Bahkan, dari pengalaman saya sendiri, keputusan menaikkan harga BBM adalah salah satu keputusan terberat yang harus diambil pemerintah. Saya mengalami sendiri saat menjadi Menteri Pertambangan dan Energi (Mentamben)—sekarang Menteri Energi dan Sumber Daya Mineral—saya harus melawan hati nurani karena tidak ada jalan lain untuk kepentingan negara yang lebih besar. Beban yang sungguh berat sekali.
Pada masa saya bertanggung jawab itu, pada 1988-1993, seingat saya tiga kali BBM dinaikkan harganya.
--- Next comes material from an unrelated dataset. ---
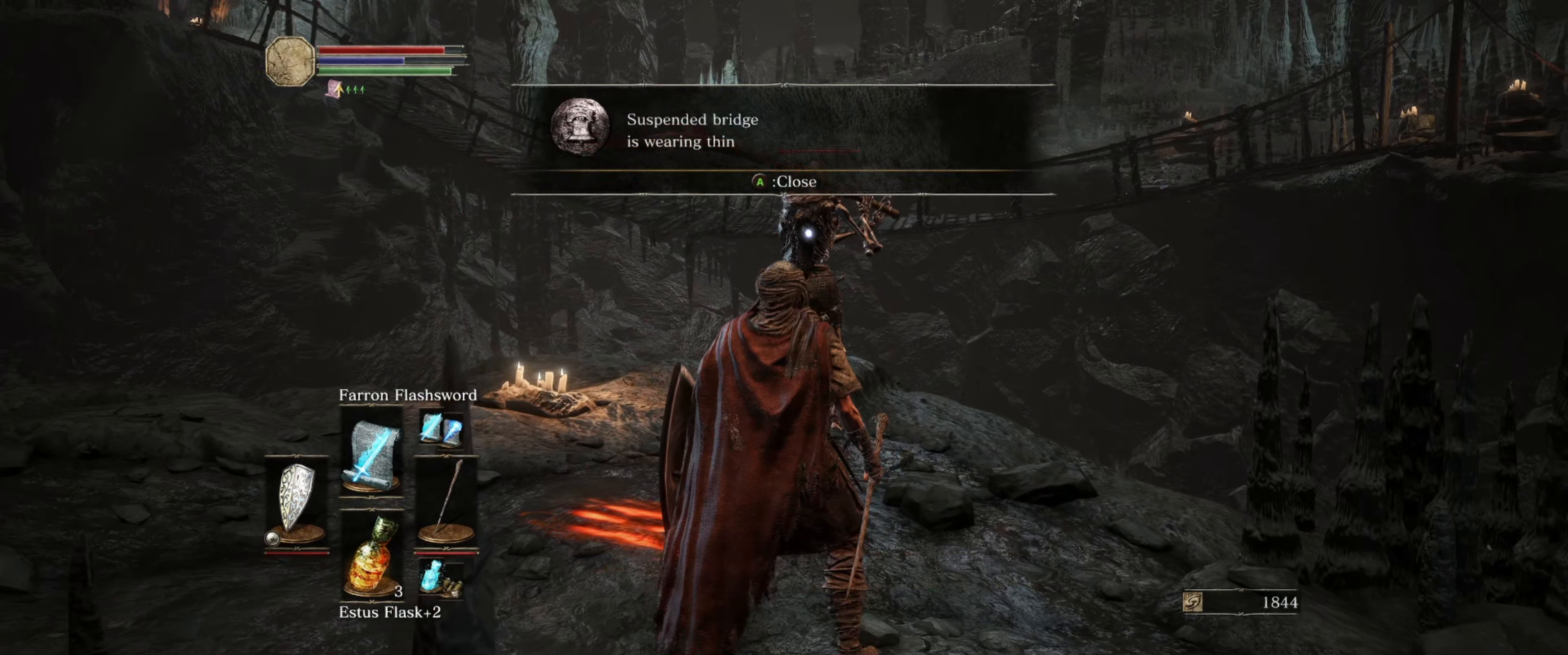
{"buttons": [], "left_stick": "center", "right_stick": "center", "events": []}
Lalu tahun 1998 ada kenaikan harga BBM yang berakibat fatal dengan jatuhnya pemerintahan. Walaupun saat itu saya bukan lagi Mentamben, melainkan sebagai Menteri Koordinator Bidang Ekonomi, Keuangan, dan Industri, saya bertanggung jawab atas pengelolaan bidang ekonomi secara keseluruhan.
Memang, akhirnya kenaikan harga pada Mei 1998 itu ditinjau kembali dan diperingan, tetapi dampaknya sudah tak bisa dihindari. Bahkan sebaliknya langkah itu mungkin menunjukkan bahwa pemerintah sudah lemah sehingga memperkuat gelombang mahasiswa yang bergerak sebagai ujung tombak proses reformasi yang menjadikan kenaikan harga BBM sebagai salah satu isu sentral.
Dapat diargumentasikan bahwa proses perubahan pemerintahan pada tahun 1998 itu dipicu oleh penembakan terhadap mahasiswa-mahasiswa Trisakti, bukan semata-mata kenaikan harga BBM, tetapi sejatinya kita dapat melihat itu sebagai suatu rangkaian.
Apa yang ingin saya sampaikan dengan tulisan ini? Pemerintah datang dan pergi, yang berkuasa silih berganti, kalau sistemnya masih seperti sekarang, kita harus selalu siap menghadapi berulang-ulangnya masalah ini sampai pada tingkat di mana tidak ada lagi kebutuhan untuk memberikan subsidi. Dan entah kapan saat itu akan tercapai.
Pemerintah dari masa ke masa berusaha meringankan beban rakyat akibat kenaikan harga BBM dengan berbagai cara.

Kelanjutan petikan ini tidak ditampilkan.